Insider trading study shows regulators' blind spot during company spinoffs

By Liam Vaughan
Updated March 6 2015 - 4:08pm, first published 12:02pm
The Securities and Exchange Commission turn a blind eye on insider trades in company spinoff deals, a team of US finance professors claims.
The Securities and Exchange Commission turn a blind eye on insider trades in company spinoff deals, a team of US finance professors claims.

Over the past year, a record 266 companies in the US have spun off divisions in a trend bankers are calling "Spinmania." If history is any guide, about 35 of those deals will have leaked undetected to inside traders.

A new study by a team of finance professors suggests one in eight corporate spinoffs and divestments in the US between 1996 and the end of 2013 was preceded by suspicious trading in options markets.

The Securities and Exchange Commission hasn't brought a single case relating to such trading then or since, according to the report, due to be published later this month.

"Spinoffs are accompanied by a fairly predictable pop in the parent company's share price," said Marti Subrahmanyam, a senior professor at New York University's Leonard Stern Business School who co-authored the study. "Yet there seems to be little focus on this area. Authorities need to adopt a more systematic approach and acknowledge that every type of announcement is fraught with the possibility of insider dealing."

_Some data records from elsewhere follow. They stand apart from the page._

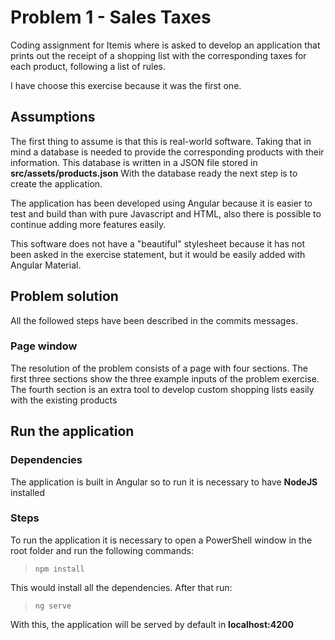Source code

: # Problem 1 - Sales Taxes

Coding assignment for Itemis where is asked to develop an application that prints out the receipt of a shopping list with the corresponding taxes for each product, following a list of rules.

I have choose this exercise because it was the first one.

## Assumptions

The first thing to assume is that this is real-world software. Taking that in mind a database is needed to provide the corresponding products with their information. This database is written in a JSON file stored in **src/assets/products.json** With the database ready the next step is to create the application. 

The application has been developed using Angular because it is easier to test and build than with pure Javascript and HTML, also there is possible to continue adding more features easily.

This software does not have a "beautiful" stylesheet because it has not been asked in the exercise statement, but it would be easily added with Angular Material.

## Problem solution

All the followed steps have been described in the commits messages. 

### Page window

The resolution of the problem consists of a page with four sections. The first three sections show the three example inputs of the problem exercise. The fourth section is an extra tool to develop custom shopping lists easily with the existing products

## Run the application

### Dependencies

The application is built in Angular so to run it is necessary to have **NodeJS** installed

### Steps

To run the application it is necessary to open a PowerShell window in the root folder and run the following commands:

> `npm install`

This would install all the dependencies. After that run:

> `ng serve`

With this, the application will be served by default in  **localhost:4200**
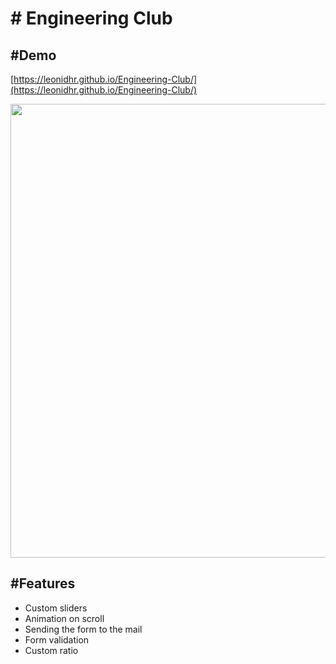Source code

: # \# Engineering Club

## \#Demo
[https://leonidhr.github.io/Engineering-Club/](https://leonidhr.github.io/Engineering-Club/)

<img src="preview.gif" width="726">

## \#Features
* Custom sliders
* Animation on scroll
* Sending the form to the mail
* Form validation
* Custom ratio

Market regulators globally have made tackling insider trading a priority in recent years, with high-profile scalps at hedge funds SAC Capital Advisors and Galleon Group in the US, and Moore Capital Management in the UK. Those actions have centered on illegal trading on tips about mergers and acquisitions, where the impact of an announcement on a company's share price tends to be larger than in a spin-off.